─── PASSAGE SHOWN ───

Transkribus research which was not fully described under the category user but utilised similar methods provided an additional sense of the shape of the literature. Teasing out the related methodologies, various contextual frameworks can be identified in Transkribus research. While only 4.98% of works fell under the user classification label (n = 19), a greater number of results utilised user research methods. While some of these materials cannot be said to be fully user-oriented, they act as hybrid works considering many of the same issues. Approaches which were seen as falling under the bracket of user research included workshops (2.10% n = 8), citizen science (2.10%); ethnographic materials (0.79% n = 3), usability engineering (0.79%), survey analysis (0.79%) and other forms of user analysis which were harder to define, such as the opening introductions to Transkribus’s user conferences (1.57% n = 6). These are shown below in Fig. 6.

─── DATA SHOWN ───

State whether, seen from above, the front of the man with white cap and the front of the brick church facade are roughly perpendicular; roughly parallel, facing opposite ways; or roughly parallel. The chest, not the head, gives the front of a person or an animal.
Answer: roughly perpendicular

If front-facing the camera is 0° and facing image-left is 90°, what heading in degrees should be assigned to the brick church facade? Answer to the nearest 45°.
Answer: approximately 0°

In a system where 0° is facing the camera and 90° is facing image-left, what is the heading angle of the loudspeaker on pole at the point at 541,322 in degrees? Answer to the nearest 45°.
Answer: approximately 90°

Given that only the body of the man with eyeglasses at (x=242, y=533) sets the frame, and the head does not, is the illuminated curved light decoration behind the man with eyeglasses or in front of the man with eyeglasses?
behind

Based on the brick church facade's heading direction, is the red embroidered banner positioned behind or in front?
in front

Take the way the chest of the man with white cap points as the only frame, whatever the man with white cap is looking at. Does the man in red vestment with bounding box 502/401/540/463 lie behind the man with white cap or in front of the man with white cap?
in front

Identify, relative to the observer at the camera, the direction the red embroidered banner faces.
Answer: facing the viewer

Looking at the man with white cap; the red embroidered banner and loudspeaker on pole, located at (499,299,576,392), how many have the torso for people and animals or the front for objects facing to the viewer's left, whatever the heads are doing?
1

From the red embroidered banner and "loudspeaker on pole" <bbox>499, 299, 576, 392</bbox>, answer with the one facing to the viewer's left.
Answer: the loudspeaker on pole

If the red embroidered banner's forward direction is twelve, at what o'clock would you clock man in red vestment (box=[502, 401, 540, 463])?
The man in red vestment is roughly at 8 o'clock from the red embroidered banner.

───

» **EXERCISE DESCRIPTION**
Decide whether each statement agrees with the passage on Transkribus research, answering yes or no and quoting the words from the passage that settle it. (a) Fewer than 5% of works were given the user label. (b) Every work that used user research methods can be called fully user-oriented. (c) Citizen science made up 0.79% of works.

» **ANSWER TO THIS PROBLEM**
(a) Yes: "only 4.98% of works fell under the user classification label (n = 19)"
(b) No: "some of these materials cannot be said to be fully user-oriented"
(c) No: "citizen science (2.10%)"